For various reasons Mainistir men did not think themselves lucky in their shore. Along its inner curve, where the coastal road comes close by, it is a very abrupt shingle slope, on which any searods cast ashore tend to be smashed up before they can be
collected
. The sheltering heights all around made it difficult to dry weed thoroughly, and the steep banks did not provide suitably level and airy sites for burning the weed either. At the east of the bay, for instance, one can see the remains of a kiln of the
traditional
type, which has had to be perched most awkwardly on the slope of a grassy knoll (the name of which, by the way, is Tóin-
le-gaoth
, backside-to-the-wind!).
The eastern limb of the bay rises into a cliff thirty or forty feet high called An Caipín, the cap, whose dark and frowning profile is unmistakably that of an Aran man in a peaked cap—a Mainistir man considering the shortcomings of his shore, perhaps, for this point marks the beginnings of Cill Rónáin’s much more favourable portion.

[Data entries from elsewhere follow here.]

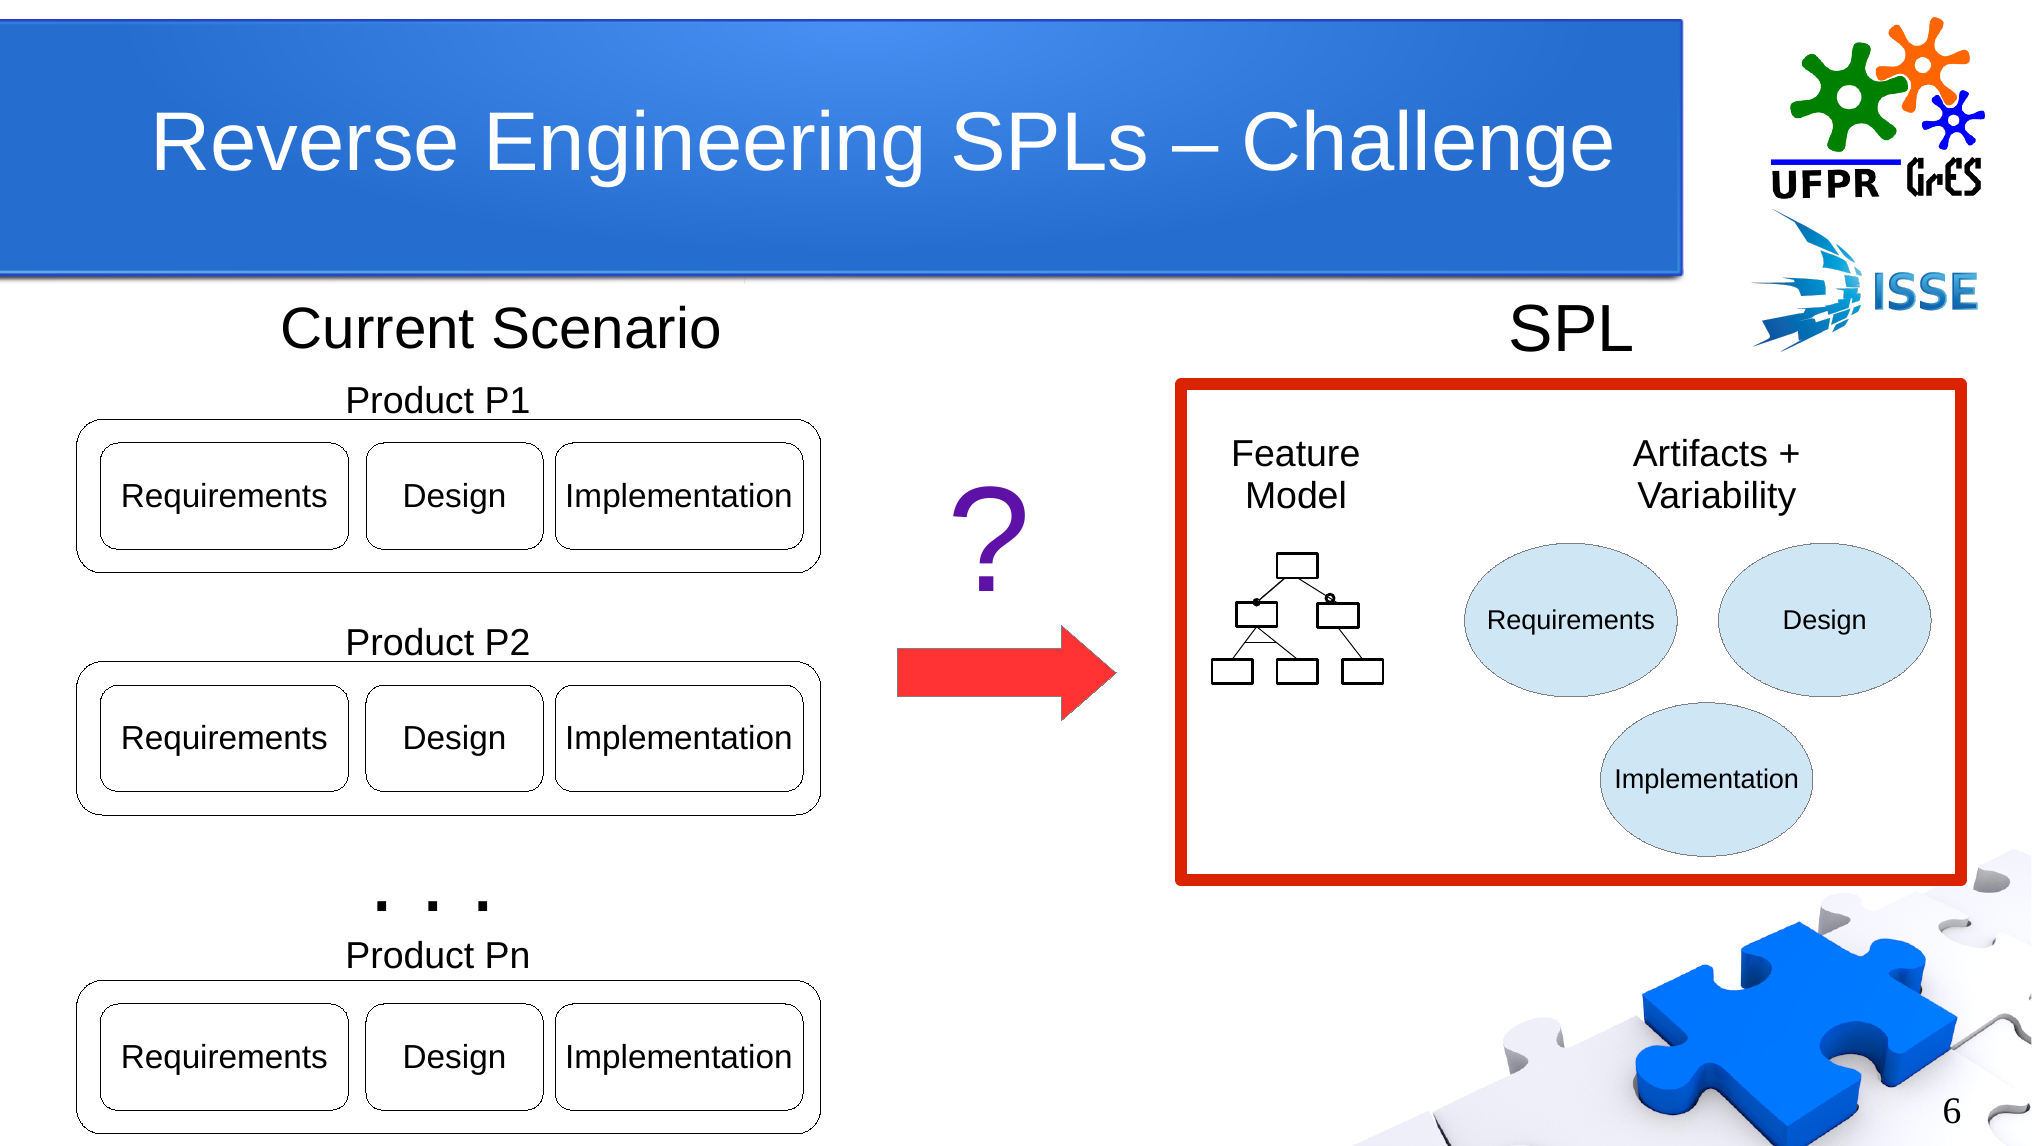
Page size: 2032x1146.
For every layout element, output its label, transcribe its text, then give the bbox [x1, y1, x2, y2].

text_box Implementation [555, 1003, 804, 1111]
text_box Requirements [100, 442, 349, 550]
text_box Design [366, 442, 544, 550]
text_box Requirements [100, 685, 349, 792]
picture [1210, 552, 1385, 686]
text_box Requirements [1464, 543, 1678, 697]
picture [1334, 753, 1955, 874]
text_box Implementation [555, 442, 804, 550]
text_box . . . [354, 820, 745, 939]
text_box [897, 625, 1117, 721]
picture [1736, 200, 1997, 366]
text_box Current Scenario [265, 288, 737, 369]
text_box SPL [1494, 283, 1651, 374]
text_box Design [1718, 543, 1932, 697]
text_box Artifacts + Variability [1618, 425, 1816, 524]
text_box Design [365, 1003, 544, 1111]
text_box Feature Model [1216, 425, 1376, 524]
text_box ? [933, 448, 1047, 632]
text_box Implementation [555, 685, 804, 792]
text_box Product Pn [330, 927, 546, 984]
picture [0, 19, 1689, 284]
text_box Design [365, 685, 544, 792]
picture [1334, 753, 2032, 1146]
text_box Product P1 [330, 372, 546, 429]
text_box Implementation [1600, 702, 1813, 857]
title Reverse Engineering SPLs – Challenge [101, 45, 1666, 237]
text_box Product P2 [330, 614, 546, 671]
picture [1771, 17, 1985, 199]
text_box Requirements [100, 1003, 349, 1111]
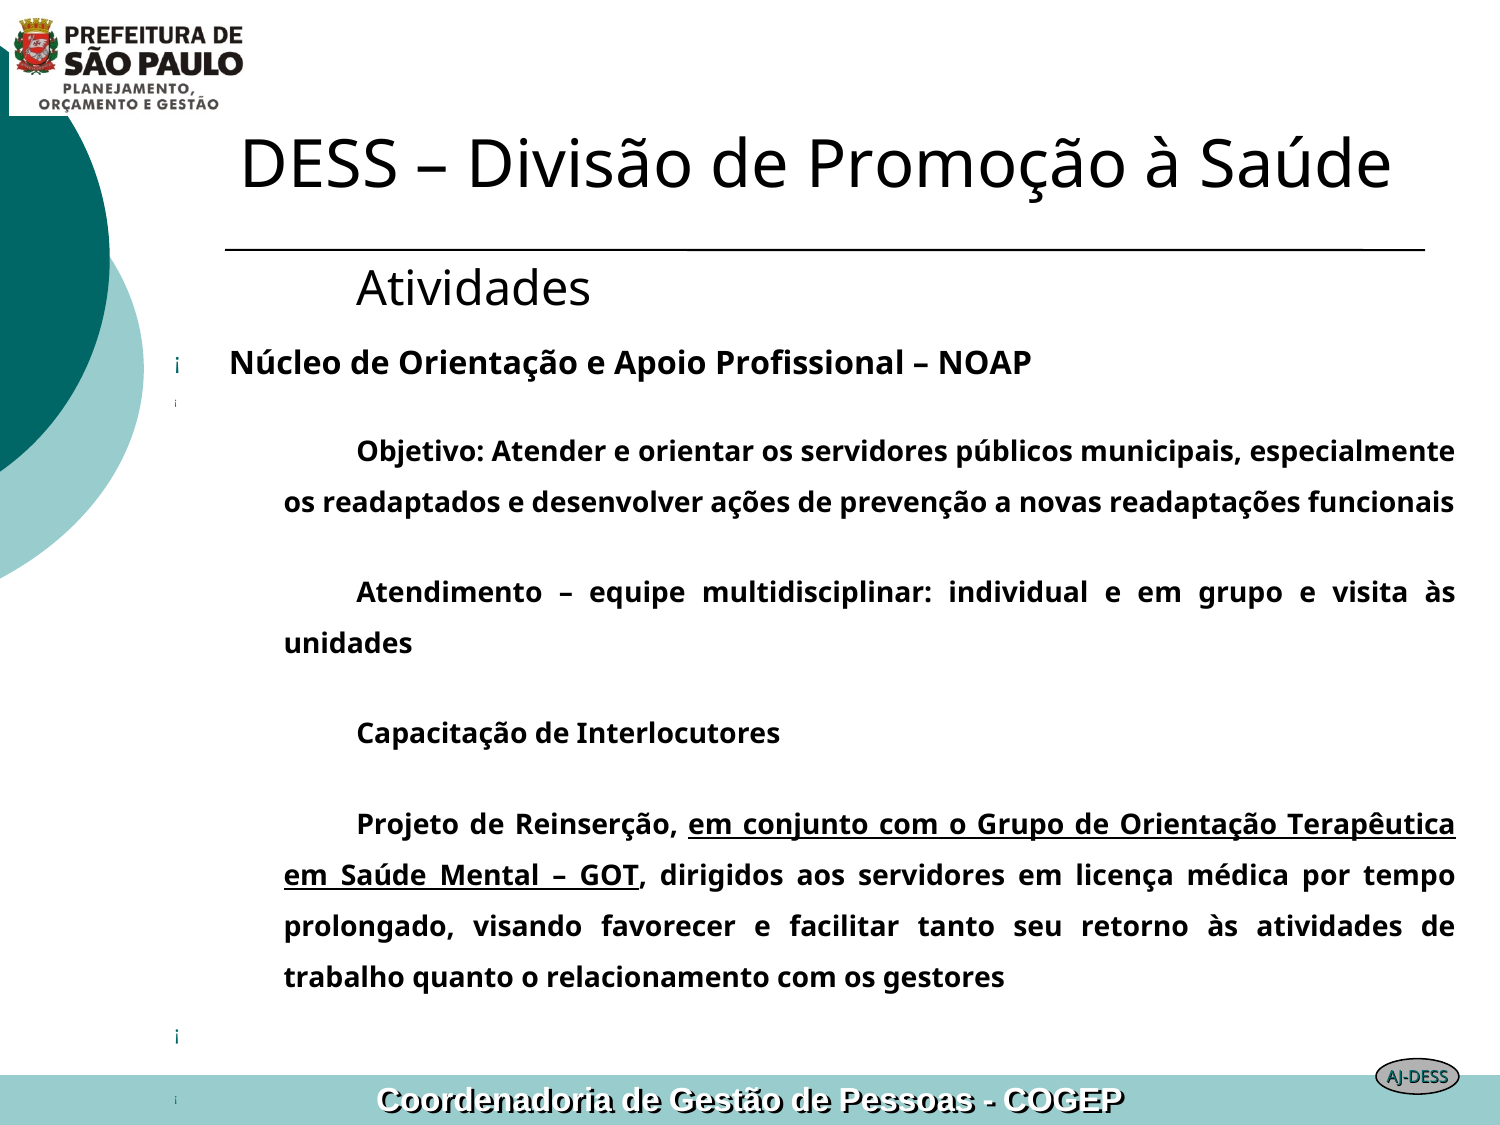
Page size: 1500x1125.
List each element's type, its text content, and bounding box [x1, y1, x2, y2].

title DESS – Divisão de Promoção à Saúde [224, 49, 1425, 209]
text_box AJ-DESS [1376, 1058, 1459, 1095]
list Atividades Núcleo de Orientação e Apoio Profissional – NOAP Objetivo: Atender e orientar os servidores públicos municipais, especialmente os readaptados e desenvolver ações de prevenção a novas readaptações funcionais Atendimento – equipe multidisciplinar: individual e em grupo e visita às unidades Capacitação de Interlocutores Projeto de Reinserção, em conjunto com o Grupo de Orientação Terapêutica em Saúde Mental – GOT, dirigidos aos servidores em licença médica por tempo prolongado, visando favorecer e facilitar tanto seu retorno às atividades de trabalho quanto o relacionamento com os gestores [159, 220, 1471, 1047]
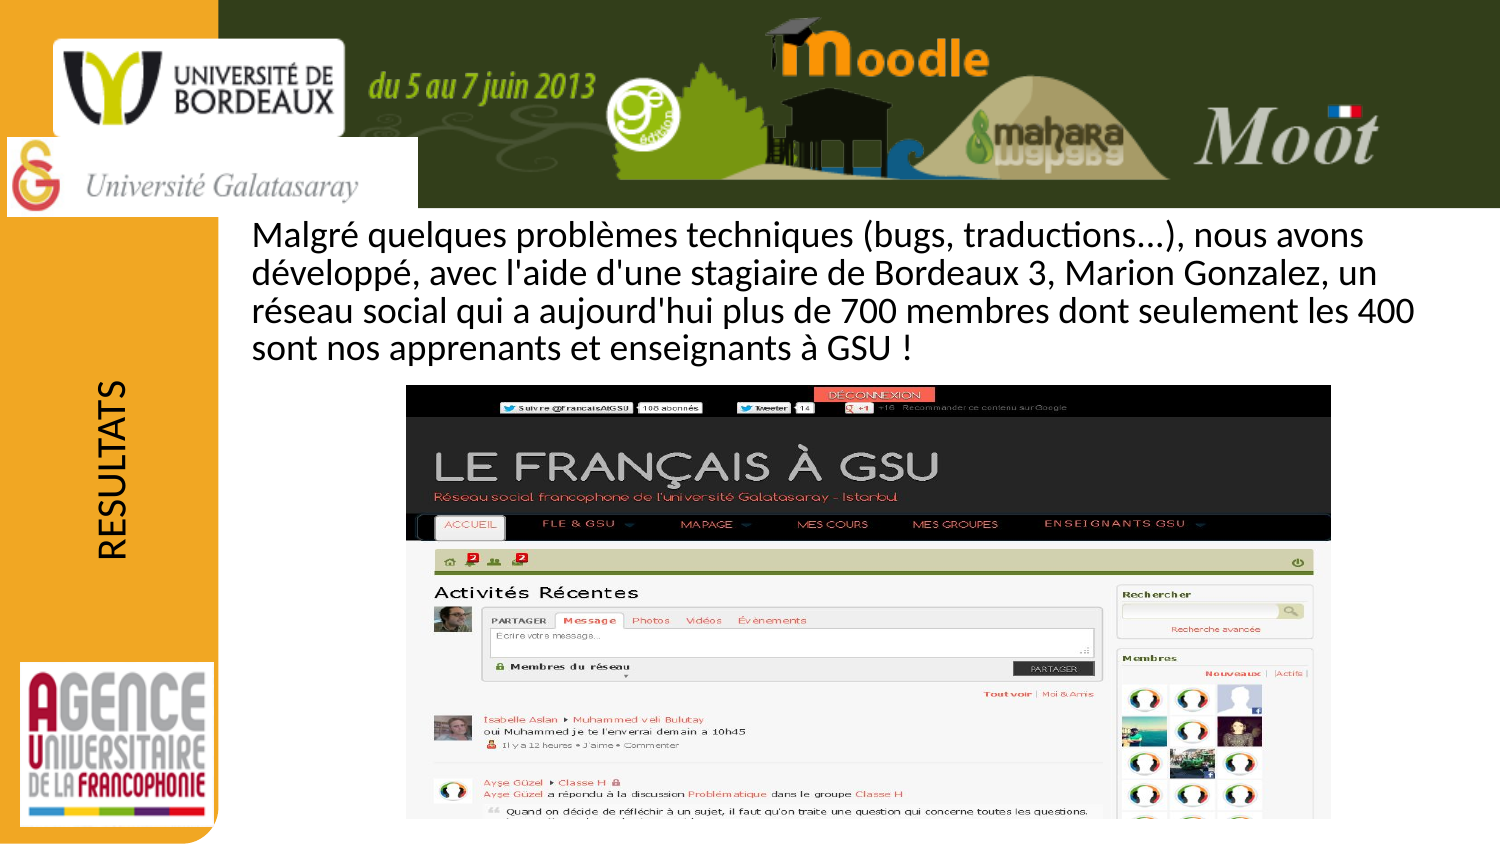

Off the point between Port na Mainistreach and the next bay are extensive rocky shallows (Carraig an Lugáin, the rock of the hollow) on which the ribbonweed or
coirleach
grows; the Cill Rónáin people used to be able to lead their horses and donkeys out onto it to fill their straddle-baskets. From the far side of this next bay another great reef, An Charraig Fhada, the long rock, stretches half across its mouth, and because of these sheltering arms the bay has still waters and a fine sandy beach. (This is “The Mooltia” on the Ordnance Survey maps, a name
that used to be the subject of argument among the wise men of the village; their best opinion seems to have been that it derives from Trá na mBuailte, the beach of the
buailte
,
the little pastures of the good sandy grazing-land around it.) The soft sand of the bay made it easy to collect searods here as they drift ashore
unbroken
, but on the other hand it was hard to avoid the contamination of kelp by the sand.
Of all this sequence of small bays from Port Chorrúch onwards to this, the last one, Port Eochla used to get the best prices for its kelp, as it was free from sand and yet was low-shored and open to the winds. But these workday aspects of the shores, which so
intensely
individualized them to their slaves and masters, are in eclipse now that the toilsome centuries are past, and only a few old men could tell you about them. Holiday values emerge in their stead: Port Chorrúch for bird-watching; Port na
Mainistreach
for picking up decorative pebbles polka-dotted in white calcite, fragments from some offshore stratum full of fossilized corals; Trá na mBuailte for sea-bathing, or at least for sun-bathing, or watching dolphins trying backwards somersaults as they were doing, rather gracelessly, last time I was down that way.